▸ Exercícios
1. Segundo o texto sobre Carlos Bica, em que dia atua o Carlos Bica Quarteto no Auditório de Espinho?
2. Prossiga o texto sobre Carlos Bica a partir da última frase apresentada.

▸ Excerto fornecido
◇ ◇ ◇ ◇
Carlos Bica, 2 de Maio de 2023

Vivendo o agora

texto: Nuno Catarino / fotografia: Dovile Sermokas

Carlos Bica é um dos músicos portugueses com maior reconhecimento internacional, com uma carreira consagrada, entre dezenas de gravações e projetos. Além do seu grupo mais conhecido, o trio Azul, com Frank Möbus e Jim Black, o contrabaixista está a desenvolver novos projetos. Em parceria com a cantora Maria João, prepara-se para editar o novo disco, “Close to You”, e irão atuar no festival Amadora Jazz a 13 de maioEm paralelo, mantém um novo grupo, o Carlos Bica Quarteto, com jovens músicos portugueses: o saxofonista José Soares, o vibrafonista Eduardo Cardinho e o guitarrista Gonçalo Neto. Ao leme desta formação atua no Auditório de Espinho, no próximo dia 5 de maio. Prepara-se ainda para lançar um novo disco, “Playing with Beethoven”, gravado com Daniel Erdmann (saxofones tenor e soprano), João Barradas (acordeão) e DJ Illvibe (gira-discos), que terá edição da Clean Feed. Carlos Bica fala-nos sobre estes seus mais recentes projetos.
◇ ◇ ◇ ◇
▸ Registos extraídos
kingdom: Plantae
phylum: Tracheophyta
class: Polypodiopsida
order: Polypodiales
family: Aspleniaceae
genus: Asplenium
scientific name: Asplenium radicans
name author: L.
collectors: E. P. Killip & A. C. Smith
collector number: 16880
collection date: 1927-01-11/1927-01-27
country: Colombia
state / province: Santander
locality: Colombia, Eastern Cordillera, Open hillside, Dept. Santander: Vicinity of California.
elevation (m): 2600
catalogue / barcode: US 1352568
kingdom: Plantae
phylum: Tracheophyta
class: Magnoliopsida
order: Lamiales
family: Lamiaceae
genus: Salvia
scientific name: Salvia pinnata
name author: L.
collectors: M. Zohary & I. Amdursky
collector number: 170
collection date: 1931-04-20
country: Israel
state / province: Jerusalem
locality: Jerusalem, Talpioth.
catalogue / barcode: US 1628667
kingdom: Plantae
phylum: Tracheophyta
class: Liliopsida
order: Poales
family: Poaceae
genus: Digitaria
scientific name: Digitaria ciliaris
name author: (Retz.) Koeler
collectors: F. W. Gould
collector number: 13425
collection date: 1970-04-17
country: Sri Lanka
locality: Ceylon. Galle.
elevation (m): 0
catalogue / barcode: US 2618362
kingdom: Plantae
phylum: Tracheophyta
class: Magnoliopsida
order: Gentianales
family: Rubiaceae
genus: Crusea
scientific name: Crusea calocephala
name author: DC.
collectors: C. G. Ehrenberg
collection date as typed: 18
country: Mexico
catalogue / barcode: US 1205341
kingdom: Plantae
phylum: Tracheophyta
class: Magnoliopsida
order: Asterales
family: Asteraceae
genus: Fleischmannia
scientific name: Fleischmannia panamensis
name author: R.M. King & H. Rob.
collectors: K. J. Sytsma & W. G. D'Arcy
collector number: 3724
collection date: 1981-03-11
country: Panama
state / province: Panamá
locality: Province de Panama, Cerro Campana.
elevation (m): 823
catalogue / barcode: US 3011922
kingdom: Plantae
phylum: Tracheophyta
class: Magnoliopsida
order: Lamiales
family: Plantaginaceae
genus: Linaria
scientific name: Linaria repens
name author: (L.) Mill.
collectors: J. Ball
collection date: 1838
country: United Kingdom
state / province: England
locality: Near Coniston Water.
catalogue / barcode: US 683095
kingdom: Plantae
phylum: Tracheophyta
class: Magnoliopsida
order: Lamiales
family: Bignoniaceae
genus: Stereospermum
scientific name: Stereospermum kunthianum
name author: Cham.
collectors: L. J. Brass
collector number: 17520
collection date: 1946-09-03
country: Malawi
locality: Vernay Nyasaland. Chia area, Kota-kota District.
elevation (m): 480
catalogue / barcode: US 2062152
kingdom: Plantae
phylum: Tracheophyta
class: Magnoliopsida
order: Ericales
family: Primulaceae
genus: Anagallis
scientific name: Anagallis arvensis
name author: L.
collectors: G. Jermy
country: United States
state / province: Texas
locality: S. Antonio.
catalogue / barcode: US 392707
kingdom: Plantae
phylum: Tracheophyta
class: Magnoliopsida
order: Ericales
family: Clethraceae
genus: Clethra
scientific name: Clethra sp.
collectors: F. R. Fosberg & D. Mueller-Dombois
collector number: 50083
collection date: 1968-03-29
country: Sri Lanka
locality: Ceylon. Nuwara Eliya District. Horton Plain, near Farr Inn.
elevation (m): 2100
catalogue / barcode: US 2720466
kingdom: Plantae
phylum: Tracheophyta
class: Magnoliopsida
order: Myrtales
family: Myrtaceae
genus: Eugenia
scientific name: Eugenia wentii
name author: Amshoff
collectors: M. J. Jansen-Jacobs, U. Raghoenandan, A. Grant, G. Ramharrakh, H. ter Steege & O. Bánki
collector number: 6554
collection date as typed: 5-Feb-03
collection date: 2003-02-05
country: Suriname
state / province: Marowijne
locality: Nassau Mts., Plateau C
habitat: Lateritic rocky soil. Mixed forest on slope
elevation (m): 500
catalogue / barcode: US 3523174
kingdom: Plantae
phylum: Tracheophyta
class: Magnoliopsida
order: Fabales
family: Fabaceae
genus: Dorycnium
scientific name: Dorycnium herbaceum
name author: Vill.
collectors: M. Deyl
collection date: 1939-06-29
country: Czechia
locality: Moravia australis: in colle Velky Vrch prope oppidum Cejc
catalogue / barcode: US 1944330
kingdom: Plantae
◇ ◇ ◇ ◇
▸ Respostas esperadas
1. No dia 5 de maio.

2.
Tens este novo grupo, Carlos Bica Quarteto, com que tens tocado, mas ainda não gravaram. Tocas aqui com o saxofonista José Soares, o vibrafonista Eduardo Cardinho e o guitarrista Gonçalo Neto. Porque reuniste este grupo, com jovens músicos portugueses? Que características estes músicos trazem para a música? 

A comunicação musical que existe entre nós foi o motivo principal para a escolha destes músicos. Para além de serem excelentes músicos, eles reúnem qualidades musicais que encaixam na perfeição na música que quero criar. A diferença de idades e a energia daí resultante é uma mais valia para este projeto.

Um outro projeto onde tens estado envolvido é o quarteto com a Maria João (Maria João & Carlos Bica Quartet). Vocês tocaram muito juntos no início das vossas carreiras, tiveram cada um o seu percurso, voltaram agora a juntar-se para tocar. Como tem sido este reencontro?

Foi juntos que nós fizemos as nossas primeiras incursões musicais pela Europa, o que na altura (finais de anos ’80) era uma verdadeira proeza. A determinada altura, cada um de nós sentiu uma vontade mais forte de partir para a descoberta de si próprio e foi então que os nossos caminhos tomaram rumos diferentes, eu fui viver para a Berlim, onde nasceu o meu primeiro projeto como líder (o trio Azul) e a Maria João deu na altura início a uma longa parceria com o Mário Laginha. Há uns anos assisti a um concerto da Maria João no Hot Clube e fiquei mais uma vez encantado com as suas qualidades como cantora e improvisadora nata. Em conversa de amigos surgiu então a vontade de voltarmos a colaborar juntos. 

Com o quarteto com a Maria João vão editar um disco, “Close to you”. Qual o critério que definiram para a escolha do repertório?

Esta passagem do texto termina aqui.